Washington and Clay streets, but they would be completely rebuilt by spring. If San Francisco’s citizens were lazy when it came to forming a fire department, they set about rebuilding with awesome zeal. The Square’s planked streets were still steaming as men galloped onto the surrounding mud-pit streets and leaped from their horses. Wagons carted fresh lumber down from the hills. Sailors ripped planks from the decks of the abandoned Ghost Fleet ships to incorporate into presumably haunted houses. At each site, men cleared rubbish in a minute. Within an hour, amid a racket of axes, saws, and hammers, men had raised the frames of three houses, nailed still-smoldering lumber into place, and hammered warm nails into scorched timbers. Their smoking hammers described graceful arcs in the cool air.

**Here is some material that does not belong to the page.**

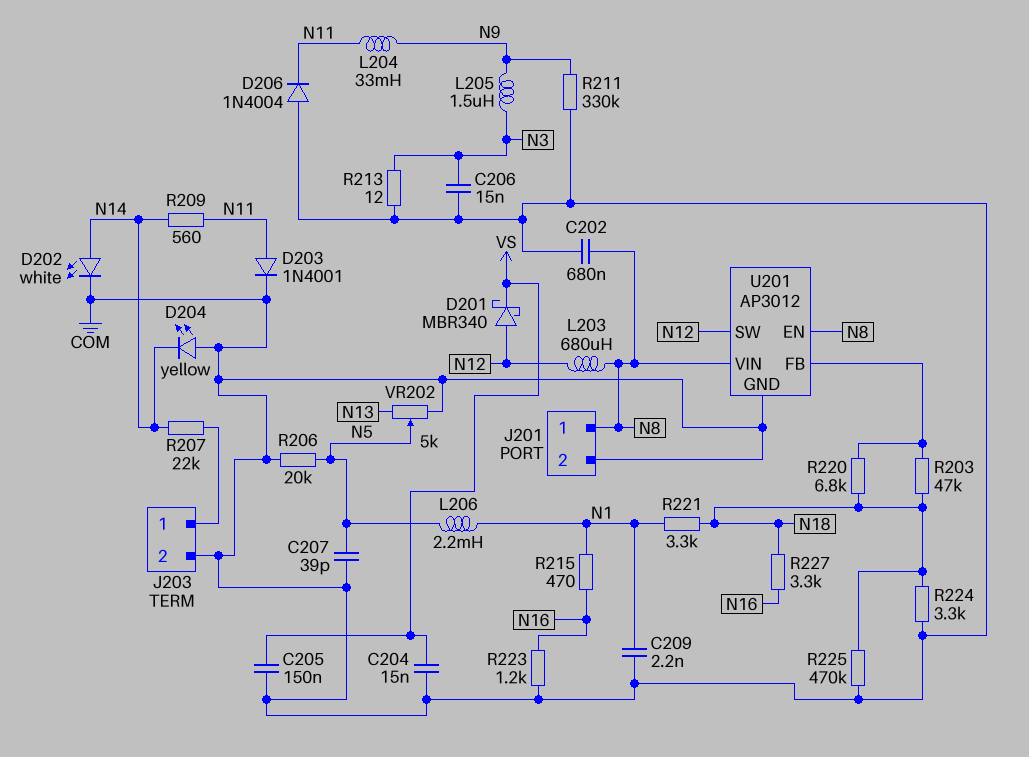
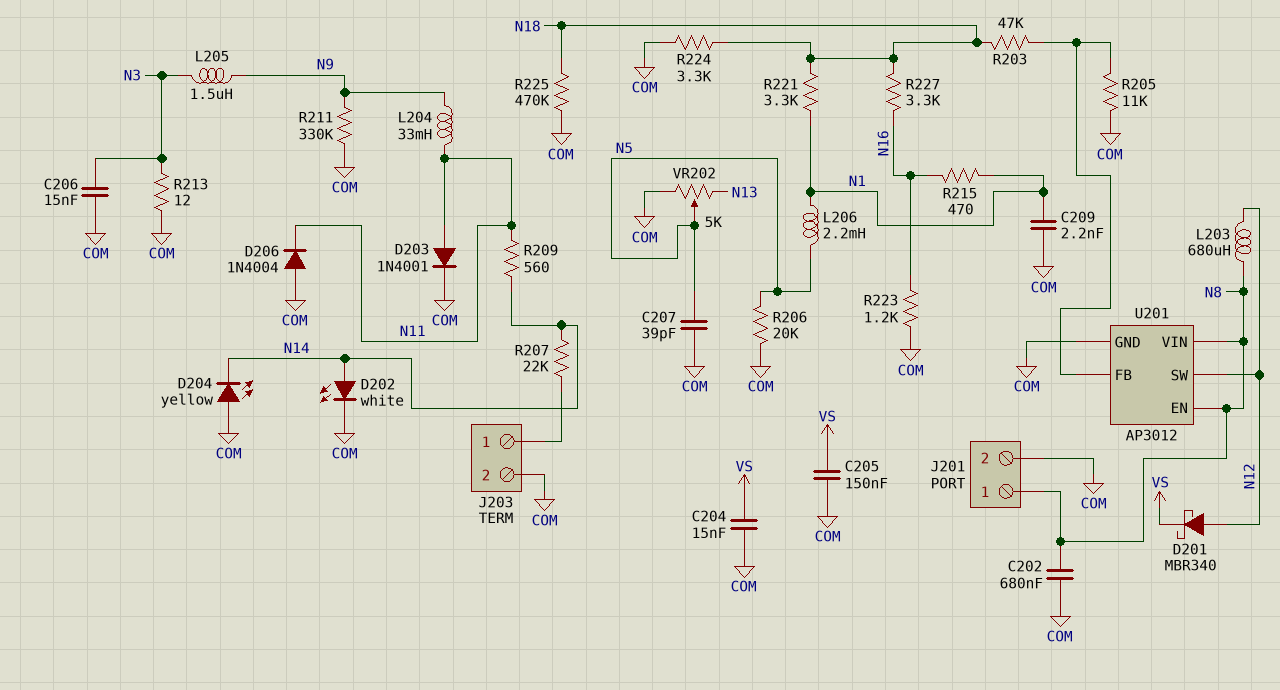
R205: none -> 11k (COM, U201/FB)
R220: 6.8k (N18, U201/FB) -> none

Tirelessly the men labored on. No sooner had they raised a block of new frameworks than a terrible gale from the sea sent them crashing into the mud. Indefatigably they lifted the timbers and stood themagain. Down the beams went again, only to be thrown back up. Broderick walked the ruins looking for clues. The highly vaunted new metal houses had failed miserably and lay as misshapen grotesques, iron ovens that had baked everything inside. The uncompleted brick house that had stopped the spread of the fire interested him the most. The ex-fireman examined it for some time and even went away with one of the bricks.
No one else took heed of the indestructible building, but labored only on buildings identical to those that had burned: slight frame structures with split clapboard exteriors nailed on and interiors of simple unbleached cotton cloth, stretched smooth, with ceilings of bleached cloth that sagged in the middle. For partitions, a frame was raised, cloth and paper were applied to both sides, and a gap of air was left between. A private dwelling took two days to construct. A hotel took four days to erect and a church six days. Within the time it took to raise a church, six large houses had been roofed, weatherproofed, and completed, with four others almost done. “Beat that in the East if you can!” roared one worker, slapping his thigh as another dwelling shot up from the smoking mud—the Boomtown way.
A month earlier Captain Cole had arrived with twenty-five kits for wooden houses, numbered in sections for easy assembly. The prefabricated houses from New England were prepainted white and trimmed green. Thousands more of these prefab wooden sectionals—hospitals, churches, even bowling alleys—were at that moment being shipped west from Baltimore, Philadelphia, London, and Hamburg. Tasmania and China exported to the Bay Area portable ready-mades with mortised joints for effortless construction. Darkness fell, but the blackened figures rising from the mud were already smiling. “I have now only a $1.50 in my pocket,” one optimist said, “but I do not care, for before many days are over, I will have a $150.” Nothing could keep the greatest go-ahead city down. Singing and whistling, the laborers worked through the night as the fog came in and made them look like ghosts.
The morning after, Christmas Day, a few planked streets were still smoking. The cracked mud around them was still baking. When Broderick, wheezing, trudged to the blackened ruins, he saw that except for Delmonico’s, the Square had simply vanished. In the fire’s wake, land sharks cruised the ashes with papers and pens raised above their heads like fins. Tirelessly they crested the blackened hills seeking opportunities to buy gambling dens of their own. The time was ripe. A dozennew wagering concerns were already flourishing out of small tents. The more established gamblers saw money being lost and clamored for their burned gambling parlors to be rebuilt immediately. Dennison was arguing with Mr. Cornwall, the contractor. “I want my Exchange returned to action within two weeks,” he bellowed.